En esta casa he vivido los últimos trece años. Volví a casarme, tuvimos una hija, me curé de las depresiones y los insomnios, seguí persiguiendo el sueño quijotesco de ser un escritor. En esta casa he escrito cinco novelas y un libro de cuentos. En esta casa he sido feliz, soy feliz, tanto que me da miedo decirlo. En esta casa he visto a mi esposa escribir varios libros, he visto a nuestra hija crecer y ser feliz. Estos últimos trece años he viajado con ellas, casi siempre con ellas, a ciudades que ya conocía pero que he redescubierto con ellas, gracias a ellas. Estos últimos trece años, los mejores de mi vida, he producido, dirigido y presentado un programa de televisión que sigue en antena, en el mismo canal. Espero que ese programa no se interrumpa, o no tan pronto.
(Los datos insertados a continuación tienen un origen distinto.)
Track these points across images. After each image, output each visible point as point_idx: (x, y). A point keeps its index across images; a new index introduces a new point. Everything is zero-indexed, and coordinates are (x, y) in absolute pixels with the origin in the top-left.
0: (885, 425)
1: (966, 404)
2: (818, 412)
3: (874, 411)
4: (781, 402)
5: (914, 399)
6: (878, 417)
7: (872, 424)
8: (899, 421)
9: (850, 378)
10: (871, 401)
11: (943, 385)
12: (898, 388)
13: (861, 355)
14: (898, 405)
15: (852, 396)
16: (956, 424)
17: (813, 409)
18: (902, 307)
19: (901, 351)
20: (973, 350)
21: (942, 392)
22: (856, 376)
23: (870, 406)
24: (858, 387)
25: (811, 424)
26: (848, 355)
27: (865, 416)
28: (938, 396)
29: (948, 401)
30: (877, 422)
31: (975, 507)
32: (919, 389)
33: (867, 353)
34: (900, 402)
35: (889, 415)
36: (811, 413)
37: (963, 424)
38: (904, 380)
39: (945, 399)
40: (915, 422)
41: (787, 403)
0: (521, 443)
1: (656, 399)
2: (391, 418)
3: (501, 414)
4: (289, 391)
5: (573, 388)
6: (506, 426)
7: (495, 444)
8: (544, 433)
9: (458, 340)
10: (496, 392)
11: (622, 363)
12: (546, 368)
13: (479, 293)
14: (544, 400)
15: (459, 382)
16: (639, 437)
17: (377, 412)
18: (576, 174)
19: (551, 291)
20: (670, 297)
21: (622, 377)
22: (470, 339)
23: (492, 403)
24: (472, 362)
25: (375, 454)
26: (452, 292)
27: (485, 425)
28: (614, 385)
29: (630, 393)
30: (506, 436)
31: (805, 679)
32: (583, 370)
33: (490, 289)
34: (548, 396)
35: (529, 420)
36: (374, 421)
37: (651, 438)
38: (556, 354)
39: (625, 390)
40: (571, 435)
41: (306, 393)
Ahora siento que todo lo anterior fue nadar y nadar a contracorriente, sin desmayar, sin ahogarme en el vasto mar de las penas y los fracasos, hasta llegar a esta isla en el paraíso para ya quedarme aquí hasta el final de los tiempos, prolongando una felicidad inédita, una felicidad que pensé que no existía o que yo no merecía.